- Your objective: Check each line below for the word "docker", and copy those that have it.

Plain-text document sources:
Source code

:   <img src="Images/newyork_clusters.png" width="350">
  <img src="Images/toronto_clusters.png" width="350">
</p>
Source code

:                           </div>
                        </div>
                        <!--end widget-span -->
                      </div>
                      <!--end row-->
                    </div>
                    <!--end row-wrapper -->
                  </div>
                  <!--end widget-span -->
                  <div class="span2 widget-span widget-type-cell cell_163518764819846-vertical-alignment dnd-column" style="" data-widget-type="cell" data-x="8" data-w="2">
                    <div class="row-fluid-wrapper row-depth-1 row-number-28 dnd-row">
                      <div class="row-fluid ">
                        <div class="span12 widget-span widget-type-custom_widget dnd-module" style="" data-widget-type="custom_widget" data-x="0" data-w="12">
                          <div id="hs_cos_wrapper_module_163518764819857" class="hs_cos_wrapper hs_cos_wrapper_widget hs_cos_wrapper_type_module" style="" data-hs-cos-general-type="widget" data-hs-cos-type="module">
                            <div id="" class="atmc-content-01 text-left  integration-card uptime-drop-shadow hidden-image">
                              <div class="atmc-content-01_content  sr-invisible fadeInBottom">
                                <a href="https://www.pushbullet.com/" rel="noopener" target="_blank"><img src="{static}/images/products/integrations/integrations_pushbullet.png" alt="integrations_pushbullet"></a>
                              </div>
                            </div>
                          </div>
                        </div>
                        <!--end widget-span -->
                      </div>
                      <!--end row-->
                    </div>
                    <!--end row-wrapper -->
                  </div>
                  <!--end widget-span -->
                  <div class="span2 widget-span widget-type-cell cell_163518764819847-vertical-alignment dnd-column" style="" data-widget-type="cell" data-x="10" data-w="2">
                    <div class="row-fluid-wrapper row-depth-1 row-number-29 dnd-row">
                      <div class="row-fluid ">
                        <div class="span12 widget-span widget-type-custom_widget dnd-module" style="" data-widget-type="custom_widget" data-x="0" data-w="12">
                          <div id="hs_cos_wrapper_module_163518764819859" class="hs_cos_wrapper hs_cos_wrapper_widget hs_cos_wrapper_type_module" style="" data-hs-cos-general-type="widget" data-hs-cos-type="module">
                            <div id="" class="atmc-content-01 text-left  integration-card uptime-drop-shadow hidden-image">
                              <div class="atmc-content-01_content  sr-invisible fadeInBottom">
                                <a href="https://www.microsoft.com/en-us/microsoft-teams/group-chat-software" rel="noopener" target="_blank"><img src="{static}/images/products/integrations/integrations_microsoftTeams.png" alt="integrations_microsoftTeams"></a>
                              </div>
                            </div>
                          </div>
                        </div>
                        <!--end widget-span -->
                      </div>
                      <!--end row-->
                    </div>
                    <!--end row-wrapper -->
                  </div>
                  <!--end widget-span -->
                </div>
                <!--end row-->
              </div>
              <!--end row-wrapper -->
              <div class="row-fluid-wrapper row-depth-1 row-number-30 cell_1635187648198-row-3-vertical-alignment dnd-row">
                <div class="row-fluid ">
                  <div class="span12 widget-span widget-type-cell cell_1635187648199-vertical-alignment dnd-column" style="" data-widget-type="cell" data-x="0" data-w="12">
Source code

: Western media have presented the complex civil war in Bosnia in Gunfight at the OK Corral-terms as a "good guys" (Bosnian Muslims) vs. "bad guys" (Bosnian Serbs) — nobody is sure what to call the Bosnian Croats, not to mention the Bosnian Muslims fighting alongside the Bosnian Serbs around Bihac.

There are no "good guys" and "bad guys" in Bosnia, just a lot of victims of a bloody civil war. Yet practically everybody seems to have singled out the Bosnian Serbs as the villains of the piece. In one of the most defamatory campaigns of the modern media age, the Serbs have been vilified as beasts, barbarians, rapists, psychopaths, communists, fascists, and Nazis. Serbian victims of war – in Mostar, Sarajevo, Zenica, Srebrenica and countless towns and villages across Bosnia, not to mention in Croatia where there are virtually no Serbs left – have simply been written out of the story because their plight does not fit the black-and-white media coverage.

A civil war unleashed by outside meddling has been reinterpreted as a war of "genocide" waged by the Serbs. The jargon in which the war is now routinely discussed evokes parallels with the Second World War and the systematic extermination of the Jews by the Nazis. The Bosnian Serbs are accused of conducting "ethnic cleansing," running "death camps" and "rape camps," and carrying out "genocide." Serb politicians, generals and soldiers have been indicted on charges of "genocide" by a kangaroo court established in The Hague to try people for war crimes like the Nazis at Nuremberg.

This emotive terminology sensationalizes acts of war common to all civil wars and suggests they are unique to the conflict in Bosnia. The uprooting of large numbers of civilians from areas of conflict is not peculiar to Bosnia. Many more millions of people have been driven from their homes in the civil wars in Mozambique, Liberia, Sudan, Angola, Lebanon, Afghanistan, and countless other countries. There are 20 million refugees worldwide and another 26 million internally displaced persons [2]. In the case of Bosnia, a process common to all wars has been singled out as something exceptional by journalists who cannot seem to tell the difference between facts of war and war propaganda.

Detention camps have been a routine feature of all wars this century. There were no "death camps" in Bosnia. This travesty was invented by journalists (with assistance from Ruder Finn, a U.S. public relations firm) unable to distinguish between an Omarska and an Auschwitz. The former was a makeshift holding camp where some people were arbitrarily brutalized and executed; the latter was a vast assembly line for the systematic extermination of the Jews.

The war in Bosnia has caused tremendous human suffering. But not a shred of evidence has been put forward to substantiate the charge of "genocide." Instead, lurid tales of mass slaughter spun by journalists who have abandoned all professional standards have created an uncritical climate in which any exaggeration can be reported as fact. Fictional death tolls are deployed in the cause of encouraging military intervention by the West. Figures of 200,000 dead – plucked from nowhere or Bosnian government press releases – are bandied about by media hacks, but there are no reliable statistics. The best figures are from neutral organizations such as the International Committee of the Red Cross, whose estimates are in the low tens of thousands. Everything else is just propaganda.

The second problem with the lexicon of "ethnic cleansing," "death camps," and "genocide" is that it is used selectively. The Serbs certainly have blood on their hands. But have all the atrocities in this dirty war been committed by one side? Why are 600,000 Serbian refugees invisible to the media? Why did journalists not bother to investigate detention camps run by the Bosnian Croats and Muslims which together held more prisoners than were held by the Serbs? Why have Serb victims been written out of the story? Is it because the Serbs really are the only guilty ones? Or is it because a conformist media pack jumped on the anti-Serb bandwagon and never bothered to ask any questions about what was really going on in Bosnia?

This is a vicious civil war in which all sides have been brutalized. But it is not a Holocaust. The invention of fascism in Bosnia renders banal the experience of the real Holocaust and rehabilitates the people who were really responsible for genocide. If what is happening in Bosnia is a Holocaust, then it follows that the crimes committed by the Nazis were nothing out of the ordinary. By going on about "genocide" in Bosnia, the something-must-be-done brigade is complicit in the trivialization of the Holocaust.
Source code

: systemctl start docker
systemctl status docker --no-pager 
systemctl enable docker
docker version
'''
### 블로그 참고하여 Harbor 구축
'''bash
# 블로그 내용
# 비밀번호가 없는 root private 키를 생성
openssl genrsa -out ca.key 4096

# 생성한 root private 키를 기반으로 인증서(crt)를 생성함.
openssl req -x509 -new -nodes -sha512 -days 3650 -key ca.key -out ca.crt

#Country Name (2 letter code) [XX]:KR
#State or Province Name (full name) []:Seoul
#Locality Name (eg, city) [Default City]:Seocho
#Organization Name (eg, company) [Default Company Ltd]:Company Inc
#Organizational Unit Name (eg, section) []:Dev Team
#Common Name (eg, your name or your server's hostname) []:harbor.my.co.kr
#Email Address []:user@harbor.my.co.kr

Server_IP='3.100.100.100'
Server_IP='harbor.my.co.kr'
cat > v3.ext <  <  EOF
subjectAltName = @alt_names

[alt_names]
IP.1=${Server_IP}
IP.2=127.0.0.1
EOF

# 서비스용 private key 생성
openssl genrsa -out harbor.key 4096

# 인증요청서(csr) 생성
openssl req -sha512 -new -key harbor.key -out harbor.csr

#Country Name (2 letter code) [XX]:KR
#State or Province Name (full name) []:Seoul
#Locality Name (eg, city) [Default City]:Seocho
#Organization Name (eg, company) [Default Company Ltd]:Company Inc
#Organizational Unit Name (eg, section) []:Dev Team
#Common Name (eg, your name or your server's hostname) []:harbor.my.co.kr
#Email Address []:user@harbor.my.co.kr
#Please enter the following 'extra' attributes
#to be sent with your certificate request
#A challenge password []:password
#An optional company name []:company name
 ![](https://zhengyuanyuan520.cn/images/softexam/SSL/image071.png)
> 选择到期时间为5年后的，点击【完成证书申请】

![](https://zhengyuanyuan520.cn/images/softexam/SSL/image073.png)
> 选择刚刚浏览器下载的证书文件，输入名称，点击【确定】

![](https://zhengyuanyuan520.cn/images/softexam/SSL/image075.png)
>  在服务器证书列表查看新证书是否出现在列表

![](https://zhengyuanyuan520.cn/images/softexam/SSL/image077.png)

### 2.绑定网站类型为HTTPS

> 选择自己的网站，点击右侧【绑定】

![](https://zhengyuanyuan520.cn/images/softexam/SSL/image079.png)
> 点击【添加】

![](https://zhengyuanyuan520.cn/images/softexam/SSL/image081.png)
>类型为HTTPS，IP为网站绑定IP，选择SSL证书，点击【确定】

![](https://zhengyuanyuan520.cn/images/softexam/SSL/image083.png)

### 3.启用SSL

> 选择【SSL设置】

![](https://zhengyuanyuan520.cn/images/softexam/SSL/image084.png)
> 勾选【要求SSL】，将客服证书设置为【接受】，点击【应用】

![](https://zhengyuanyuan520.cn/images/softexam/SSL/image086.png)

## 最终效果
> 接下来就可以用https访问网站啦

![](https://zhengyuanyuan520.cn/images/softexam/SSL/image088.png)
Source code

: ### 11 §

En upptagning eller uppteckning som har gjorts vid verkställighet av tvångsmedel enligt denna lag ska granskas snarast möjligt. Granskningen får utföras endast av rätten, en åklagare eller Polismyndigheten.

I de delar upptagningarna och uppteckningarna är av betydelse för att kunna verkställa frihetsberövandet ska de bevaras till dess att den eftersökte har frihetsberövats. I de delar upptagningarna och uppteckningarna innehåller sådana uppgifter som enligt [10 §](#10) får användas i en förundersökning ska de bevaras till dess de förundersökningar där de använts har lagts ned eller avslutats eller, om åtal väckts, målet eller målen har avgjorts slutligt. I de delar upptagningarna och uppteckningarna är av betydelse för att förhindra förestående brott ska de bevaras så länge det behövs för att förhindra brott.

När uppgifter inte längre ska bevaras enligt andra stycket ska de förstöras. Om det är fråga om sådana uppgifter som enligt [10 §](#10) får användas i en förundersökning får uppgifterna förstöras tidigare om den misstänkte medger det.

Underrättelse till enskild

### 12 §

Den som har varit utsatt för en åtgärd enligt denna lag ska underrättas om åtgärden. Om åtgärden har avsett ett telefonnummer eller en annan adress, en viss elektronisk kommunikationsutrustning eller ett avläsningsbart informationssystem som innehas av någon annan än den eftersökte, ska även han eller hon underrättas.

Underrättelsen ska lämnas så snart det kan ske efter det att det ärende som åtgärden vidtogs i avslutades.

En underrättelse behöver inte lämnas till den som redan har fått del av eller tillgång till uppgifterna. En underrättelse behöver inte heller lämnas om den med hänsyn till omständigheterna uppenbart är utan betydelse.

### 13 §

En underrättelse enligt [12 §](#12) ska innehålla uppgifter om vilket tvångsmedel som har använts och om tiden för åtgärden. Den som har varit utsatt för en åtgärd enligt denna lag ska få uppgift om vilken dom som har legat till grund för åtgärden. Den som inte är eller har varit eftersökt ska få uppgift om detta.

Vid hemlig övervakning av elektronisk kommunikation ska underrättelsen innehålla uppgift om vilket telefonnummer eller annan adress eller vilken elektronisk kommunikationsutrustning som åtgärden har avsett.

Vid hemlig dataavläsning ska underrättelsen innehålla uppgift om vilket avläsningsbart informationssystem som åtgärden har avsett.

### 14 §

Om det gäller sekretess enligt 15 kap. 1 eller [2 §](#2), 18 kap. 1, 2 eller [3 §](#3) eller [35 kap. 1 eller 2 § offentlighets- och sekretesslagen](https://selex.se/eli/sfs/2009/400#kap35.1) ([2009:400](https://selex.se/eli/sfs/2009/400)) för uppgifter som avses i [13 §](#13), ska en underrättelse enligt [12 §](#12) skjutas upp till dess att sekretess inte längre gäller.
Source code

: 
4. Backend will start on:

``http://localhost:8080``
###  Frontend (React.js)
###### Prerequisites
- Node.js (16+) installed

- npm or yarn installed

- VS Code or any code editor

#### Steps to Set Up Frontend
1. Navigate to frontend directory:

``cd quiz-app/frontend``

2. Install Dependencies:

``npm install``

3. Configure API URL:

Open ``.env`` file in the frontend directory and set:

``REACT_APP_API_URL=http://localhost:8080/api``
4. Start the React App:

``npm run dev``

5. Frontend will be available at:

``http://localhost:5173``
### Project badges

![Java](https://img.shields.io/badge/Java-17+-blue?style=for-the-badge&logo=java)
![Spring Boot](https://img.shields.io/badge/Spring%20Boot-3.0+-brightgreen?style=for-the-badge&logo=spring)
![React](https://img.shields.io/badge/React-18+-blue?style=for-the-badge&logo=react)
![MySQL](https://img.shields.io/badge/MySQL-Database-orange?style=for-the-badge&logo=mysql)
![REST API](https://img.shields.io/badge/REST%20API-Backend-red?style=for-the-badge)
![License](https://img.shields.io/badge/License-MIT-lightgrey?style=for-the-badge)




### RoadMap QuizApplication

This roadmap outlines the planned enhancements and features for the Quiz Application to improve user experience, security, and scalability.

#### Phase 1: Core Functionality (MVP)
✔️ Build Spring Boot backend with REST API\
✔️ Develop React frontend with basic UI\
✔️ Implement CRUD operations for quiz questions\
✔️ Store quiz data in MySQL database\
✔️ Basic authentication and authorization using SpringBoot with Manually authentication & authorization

- Output below:
: systemctl start docker
systemctl status docker --no-pager 
systemctl enable docker
docker version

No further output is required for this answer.